How funny. I just thought about this, and realised that both of my parents were unplanned. Just never really thought about it before. And of the four grandchildren they had, only one was 'planned' as such.

In doing some recent family tree research, I was actually quite surprised how common this is, even a hundred years ago. My father had a half sibling he never knew about, for example. There would be a lot fewer humans if we all only ever waited for a sensible time to have our children. It's nature's way of making sure we pass on our genes.

So, yes- in the context of feeling that you were unloved already, I can understand why your partner would be upset, in a way, but I think this is a red herring. I would suggest he sees a counsellor and/or gets some CBT.

Heleninahandcart · 29/06/2012 20:34

For goodness sake your DP needs a reality check. It is only recently that the idea emerged of planning a baby with military precision. He is obviously upset about issues generally and using this as 'proof' he has been right all along.

Whether he decides to confront his parents or not, he really should try to get to the route of his resentment rather than this side show. Taking them hostage centre stage at Christmas is probably not the best idea he has ever had.

JustFabulous · 29/06/2012 20:35

When I first read the thread title I really thought this was going to be My DH was an unplanned baby....and without that surprise I wouldn't have a husband.

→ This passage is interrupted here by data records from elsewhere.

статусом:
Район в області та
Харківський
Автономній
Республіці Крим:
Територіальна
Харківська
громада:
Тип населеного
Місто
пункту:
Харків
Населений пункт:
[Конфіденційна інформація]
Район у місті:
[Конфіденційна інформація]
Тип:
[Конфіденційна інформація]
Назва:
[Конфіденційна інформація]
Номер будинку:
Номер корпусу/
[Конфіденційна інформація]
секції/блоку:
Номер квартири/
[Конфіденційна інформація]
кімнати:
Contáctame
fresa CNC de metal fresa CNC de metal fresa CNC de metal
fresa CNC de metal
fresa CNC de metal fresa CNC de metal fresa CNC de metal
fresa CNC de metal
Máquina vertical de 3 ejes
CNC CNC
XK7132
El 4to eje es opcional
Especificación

Ilovetoridecamels · 29/06/2012 20:38

He cant seem to get passed,"I wasnt wanted,their roof caved in".
Maybe time will heal it.And maybe,I am thinking as I am typing this,it is time for him to try and resolve some issues,particularly with his dad.Thanks everyone for your help and your own stories.

OP posts:
Ilovetoridecamels · 29/06/2012 20:39

Good point JustFabulous.I did tell him,that if they had a baby later,it might have not been you.

OP posts:
JaffaSnaffle · 29/06/2012 20:46

I always knew I was unplanned really once I worked it out. My parents bought a dilapidated house to renovate as soon as they were married. In 1979, at the ripe old age of 33, my mum was told it might be hard for her to get pregnant. So when she was, 3 months after the wedding with a wreck of a house to live in, it came as a shock. My mum talks about wheeling the pram over planks in and out of the kitchen.
But I never felt unloved once. Your DH needs to separate the two concepts. If there are issues, unplanned is not relevant to them.

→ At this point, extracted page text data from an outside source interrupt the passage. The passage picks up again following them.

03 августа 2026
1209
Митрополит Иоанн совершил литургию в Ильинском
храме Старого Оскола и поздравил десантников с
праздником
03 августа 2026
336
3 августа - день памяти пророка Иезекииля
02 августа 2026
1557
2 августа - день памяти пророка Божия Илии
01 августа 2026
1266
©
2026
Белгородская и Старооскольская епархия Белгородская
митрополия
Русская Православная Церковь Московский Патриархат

MedusaIsHavingABadHairDay · 29/06/2012 21:03

I was unplanned, my brother (16 years later!)was a bloody shock!Grin Of my four children only one was planned..the others just happened! What on EARTH does it matter? Unplanned is NOT the same as unwanted, far from it, and I think your DH needs to a) get a grip and b) if he wants to haul a non issue over the coals.. Xmas is not the time. Or not if he wants a cheerful family gathering at least!

It sounds as if there are deeper issues that he needs to discuss:(

FarrowAndBollock · 29/06/2012 21:06

I disagree with posters' responses. Such empathy on this board!

If he already feels 'unwanted' by them, then this will be fuelling the fire and causing him to see it as confirmation that he was unwanted. This is obviously a feel that runs deep and needs to be discussed.

I think sweeping it under the carpet would be a bad idea. Could he not talk about it now rather than Christmas.